Wolf or any other conspicuous appliance, no matter how well made, delivers too much. It is good to know your stove is capable of burning a hole directly into the ozone but how often do you need that much cooking capability at home – I cook all the time and I could get by easily with 2 burners and a teakettle. The one thing these gas ranges provide is an abundance of heat when you need it.
It is called recovery time - it is how quickly your pasta water returns to a boil after the noodles are dropped in or how quickly your wok/stir-fry returns to a hot temperature. This is where gas heat pays dividends; it is the reason the expression is cooking with gas.

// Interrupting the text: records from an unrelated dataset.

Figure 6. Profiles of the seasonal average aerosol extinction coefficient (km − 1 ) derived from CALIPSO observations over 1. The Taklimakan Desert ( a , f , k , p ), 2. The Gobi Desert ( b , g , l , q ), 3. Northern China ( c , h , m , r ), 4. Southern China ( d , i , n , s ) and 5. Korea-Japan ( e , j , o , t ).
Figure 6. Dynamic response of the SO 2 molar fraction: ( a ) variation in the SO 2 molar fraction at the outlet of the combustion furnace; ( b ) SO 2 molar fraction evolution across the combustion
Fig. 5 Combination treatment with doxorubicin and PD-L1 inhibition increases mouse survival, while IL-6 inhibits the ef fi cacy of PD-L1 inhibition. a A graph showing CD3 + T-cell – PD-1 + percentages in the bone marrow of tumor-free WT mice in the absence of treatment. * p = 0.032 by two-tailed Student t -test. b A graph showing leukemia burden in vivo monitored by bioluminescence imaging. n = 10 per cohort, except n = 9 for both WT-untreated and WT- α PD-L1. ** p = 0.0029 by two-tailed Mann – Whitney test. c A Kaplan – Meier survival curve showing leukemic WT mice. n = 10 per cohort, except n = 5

Because it burns hotter, gas heat quickly restores cooking temperatures to their rightful place – a quick recovery time for potatoes means fries cook in rather than absorb it: Crisp warm fry v. greasy fry.
This ability to heat pans up quickly is only a superpower up to a point, once water is boiling, all gas in the world isn’t going to raise the water above 212º; you are either over heating your pan or that heat is escaping from under the pan and warming the room.
Considering the number one issue facing home cooks is too much heat I would normally say that electric is the way to go, but getting the contents of a pan back to the proper cooking temp can make the difference in a craft where a 5 degree difference can dramatically change the results. Unless you can get an induction cooktop, I vote for gas.